EXERCISE DIRECTIONS:
Within the records below, find the line with "美亚高新材料股份有限公司" and the line with "esto que le", then reproduce exactly those two lines and all lines between them, without any picture.

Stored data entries
- - -
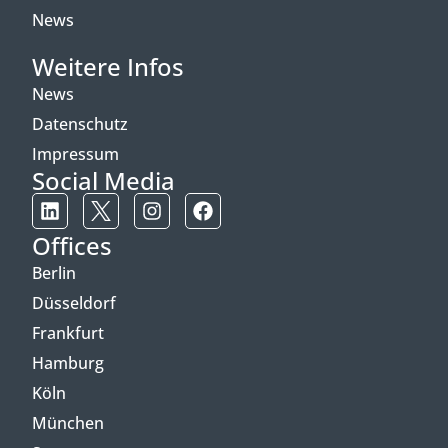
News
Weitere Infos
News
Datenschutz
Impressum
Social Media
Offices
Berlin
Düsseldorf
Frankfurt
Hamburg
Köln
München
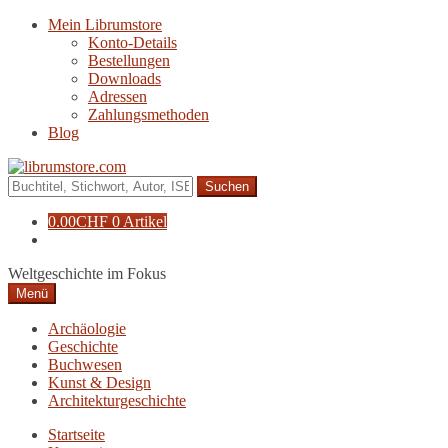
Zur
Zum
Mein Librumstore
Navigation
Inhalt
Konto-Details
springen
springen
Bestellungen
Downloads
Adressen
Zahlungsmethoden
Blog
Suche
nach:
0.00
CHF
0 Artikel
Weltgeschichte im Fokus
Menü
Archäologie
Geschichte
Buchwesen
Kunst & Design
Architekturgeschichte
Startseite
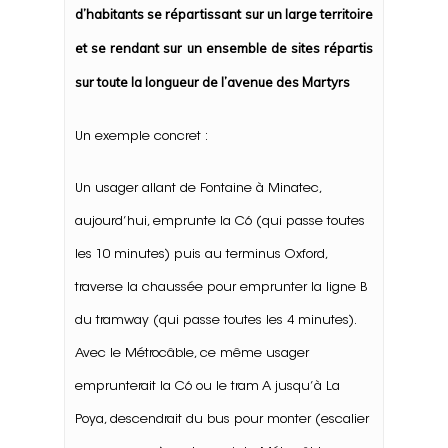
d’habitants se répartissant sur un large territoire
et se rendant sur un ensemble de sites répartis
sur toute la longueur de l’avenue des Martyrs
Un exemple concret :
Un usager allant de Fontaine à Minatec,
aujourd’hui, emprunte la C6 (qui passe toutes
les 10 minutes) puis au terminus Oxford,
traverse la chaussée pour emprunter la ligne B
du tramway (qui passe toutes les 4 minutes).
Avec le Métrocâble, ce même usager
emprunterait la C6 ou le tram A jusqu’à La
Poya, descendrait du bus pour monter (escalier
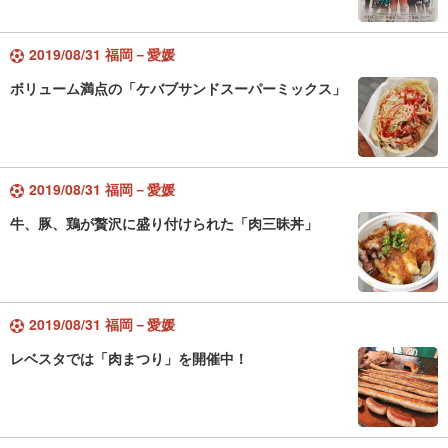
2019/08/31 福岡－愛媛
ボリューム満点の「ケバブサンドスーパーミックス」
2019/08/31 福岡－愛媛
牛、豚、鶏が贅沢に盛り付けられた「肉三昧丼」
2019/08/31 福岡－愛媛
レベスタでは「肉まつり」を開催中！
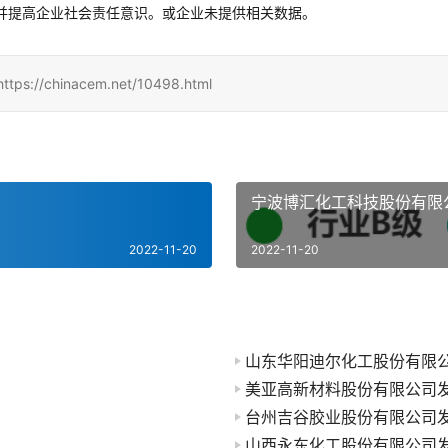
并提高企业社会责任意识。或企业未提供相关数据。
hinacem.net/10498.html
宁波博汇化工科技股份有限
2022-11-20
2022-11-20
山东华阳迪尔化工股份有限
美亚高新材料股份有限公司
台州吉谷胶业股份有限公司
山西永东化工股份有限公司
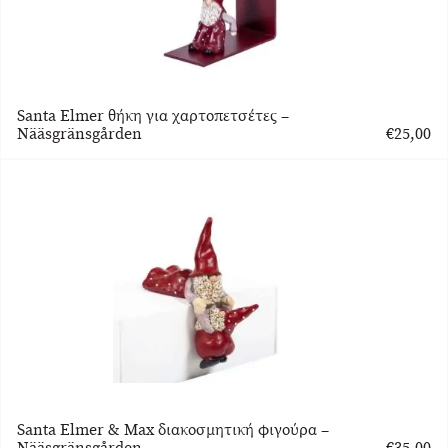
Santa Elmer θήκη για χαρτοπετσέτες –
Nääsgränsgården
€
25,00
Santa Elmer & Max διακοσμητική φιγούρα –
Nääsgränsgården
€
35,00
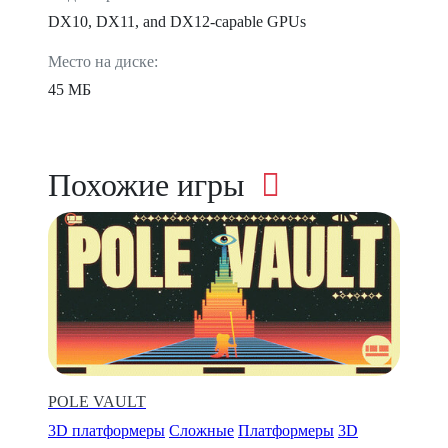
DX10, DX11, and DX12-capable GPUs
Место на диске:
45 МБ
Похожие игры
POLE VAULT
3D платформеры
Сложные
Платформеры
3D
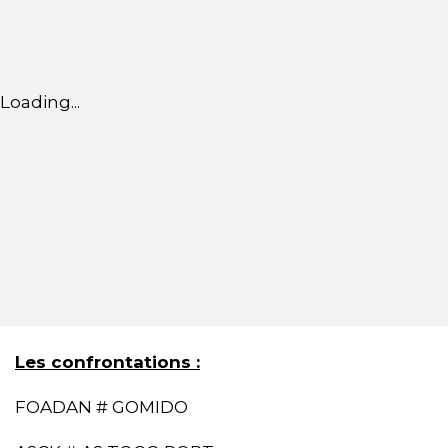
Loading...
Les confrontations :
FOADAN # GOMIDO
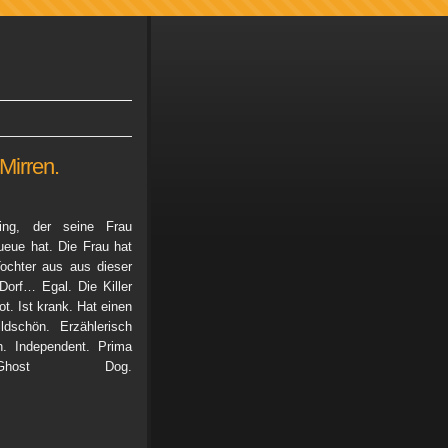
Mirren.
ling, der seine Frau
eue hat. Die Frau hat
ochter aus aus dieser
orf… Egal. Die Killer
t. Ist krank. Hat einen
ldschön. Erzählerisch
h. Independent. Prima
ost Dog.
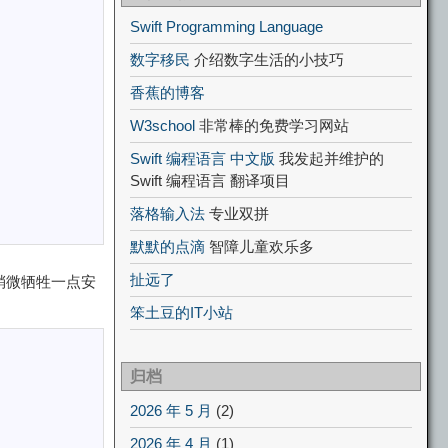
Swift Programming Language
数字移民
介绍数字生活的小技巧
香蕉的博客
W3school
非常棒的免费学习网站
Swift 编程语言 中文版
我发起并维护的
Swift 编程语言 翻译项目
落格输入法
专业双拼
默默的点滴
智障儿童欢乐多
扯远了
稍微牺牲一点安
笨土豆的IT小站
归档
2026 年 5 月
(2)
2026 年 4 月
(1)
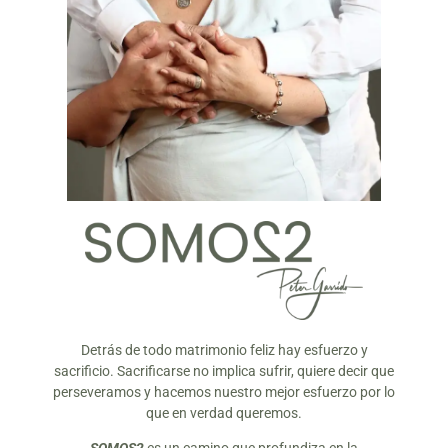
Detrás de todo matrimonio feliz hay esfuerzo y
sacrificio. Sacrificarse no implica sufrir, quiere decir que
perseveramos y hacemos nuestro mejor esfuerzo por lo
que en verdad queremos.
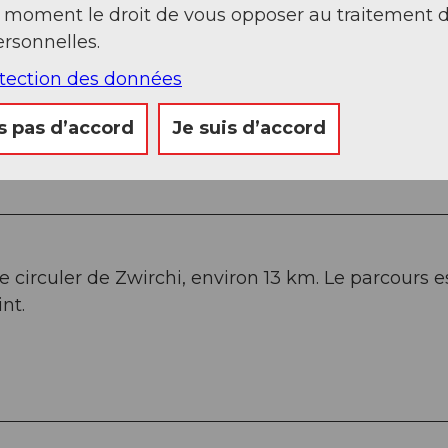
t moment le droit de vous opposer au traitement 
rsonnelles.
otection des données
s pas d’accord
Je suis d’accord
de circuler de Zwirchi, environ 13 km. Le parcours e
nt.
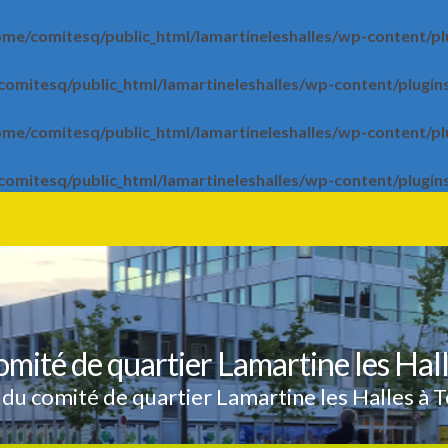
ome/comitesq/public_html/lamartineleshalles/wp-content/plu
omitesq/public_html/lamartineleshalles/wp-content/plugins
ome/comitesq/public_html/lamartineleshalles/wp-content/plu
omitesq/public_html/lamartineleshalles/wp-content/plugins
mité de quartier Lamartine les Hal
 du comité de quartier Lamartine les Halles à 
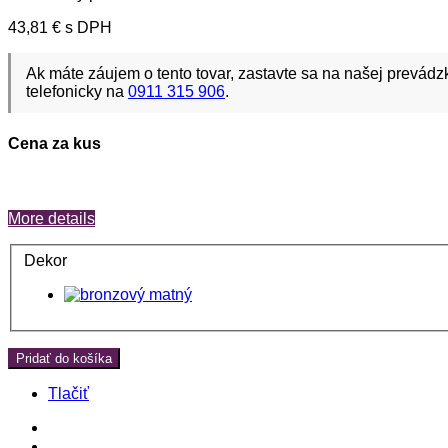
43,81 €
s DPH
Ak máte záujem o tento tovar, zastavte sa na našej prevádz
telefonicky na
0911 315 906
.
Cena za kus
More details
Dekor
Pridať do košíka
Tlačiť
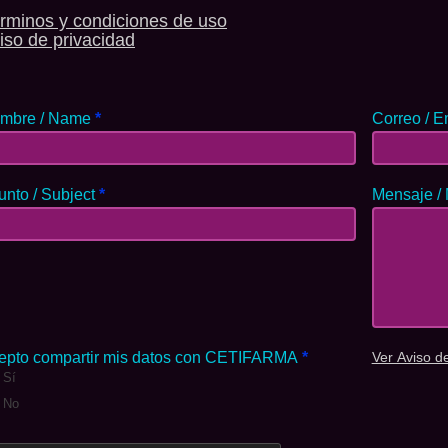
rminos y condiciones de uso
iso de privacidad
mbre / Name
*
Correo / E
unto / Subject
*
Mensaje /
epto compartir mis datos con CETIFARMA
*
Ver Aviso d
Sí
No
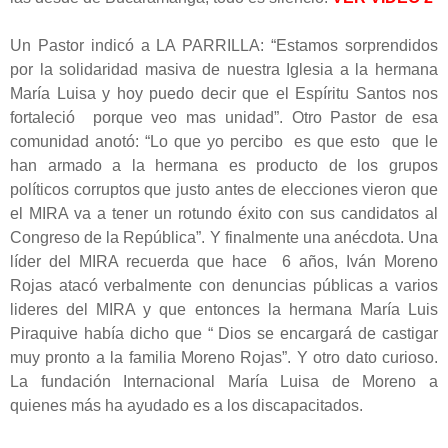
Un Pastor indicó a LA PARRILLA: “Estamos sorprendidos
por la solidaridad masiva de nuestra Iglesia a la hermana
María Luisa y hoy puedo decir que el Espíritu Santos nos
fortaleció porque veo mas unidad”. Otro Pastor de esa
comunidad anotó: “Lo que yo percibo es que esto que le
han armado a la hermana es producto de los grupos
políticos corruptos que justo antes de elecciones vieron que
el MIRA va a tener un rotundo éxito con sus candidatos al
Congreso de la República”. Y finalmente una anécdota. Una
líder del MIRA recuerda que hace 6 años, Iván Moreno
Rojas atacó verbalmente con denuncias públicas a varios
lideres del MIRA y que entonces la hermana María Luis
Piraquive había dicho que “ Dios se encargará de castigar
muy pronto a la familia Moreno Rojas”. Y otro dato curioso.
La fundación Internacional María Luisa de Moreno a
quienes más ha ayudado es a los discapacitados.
- - -
EXERCISE RESPONSE:
美亚高新材料股份有限公司
台州吉谷胶业股份有限公司
山西永东化工股份有限公司
Santa Elmer θήκη για χαρτοπετσέτες –
Nääsgränsgården
€
25,00
Santa Elmer & Max διακοσμητική φιγούρα –
Nääsgränsgården
€
35,00
DX10, DX11, and DX12-capable GPUs
Место на диске:
45 МБ
Похожие игры
POLE VAULT
3D платформеры
Сложные
Платформеры
3D
Loading...
Les confrontations :
FOADAN # GOMIDO
Mirren.
ling, der seine Frau
eue hat. Die Frau hat
ochter aus aus dieser
orf… Egal. Die Killer
t. Ist krank. Hat einen
ldschön. Erzählerisch
h. Independent. Prima
ost Dog.
Swift Programming Language
数字移民
介绍数字生活的小技巧
香蕉的博客
W3school
非常棒的免费学习网站
Swift 编程语言 中文版
我发起并维护的
Swift 编程语言 翻译项目
落格输入法
专业双拼
默默的点滴
智障儿童欢乐多
扯远了
稍微牺牲一点安
笨土豆的IT小站
归档
2026 年 5 月
(2)
2026 年 4 月
(1)
Detrás de todo matrimonio feliz hay esfuerzo y
sacrificio. Sacrificarse no implica sufrir, quiere decir que
perseveramos y hacemos nuestro mejor esfuerzo por lo
que en verdad queremos.
t moment le droit de vous opposer au traitement 
rsonnelles.
otection des données
s pas d’accord
Je suis d’accord
de circuler de Zwirchi, environ 13 km. Le parcours e
nt.
ome/comitesq/public_html/lamartineleshalles/wp-content/plu
omitesq/public_html/lamartineleshalles/wp-content/plugins
ome/comitesq/public_html/lamartineleshalles/wp-content/plu
omitesq/public_html/lamartineleshalles/wp-content/plugins
mité de quartier Lamartine les Hal
 du comité de quartier Lamartine les Halles à 
43,81 €
s DPH
Ak máte záujem o tento tovar, zastavte sa na našej prevádz
telefonicky na
0911 315 906
.
Cena za kus
More details
Dekor
Pridať do košíka
Tlačiť
rminos y condiciones de uso
iso de privacidad
mbre / Name
*
Correo / E
unto / Subject
*
Mensaje /
epto compartir mis datos con CETIFARMA
*
Ver Aviso d
Sí
No
Un Pastor indicó a LA PARRILLA: “Estamos sorprendidos
por la solidaridad masiva de nuestra Iglesia a la hermana
María Luisa y hoy puedo decir que el Espíritu Santos nos
fortaleció porque veo mas unidad”. Otro Pastor de esa
comunidad anotó: “Lo que yo percibo es que esto que le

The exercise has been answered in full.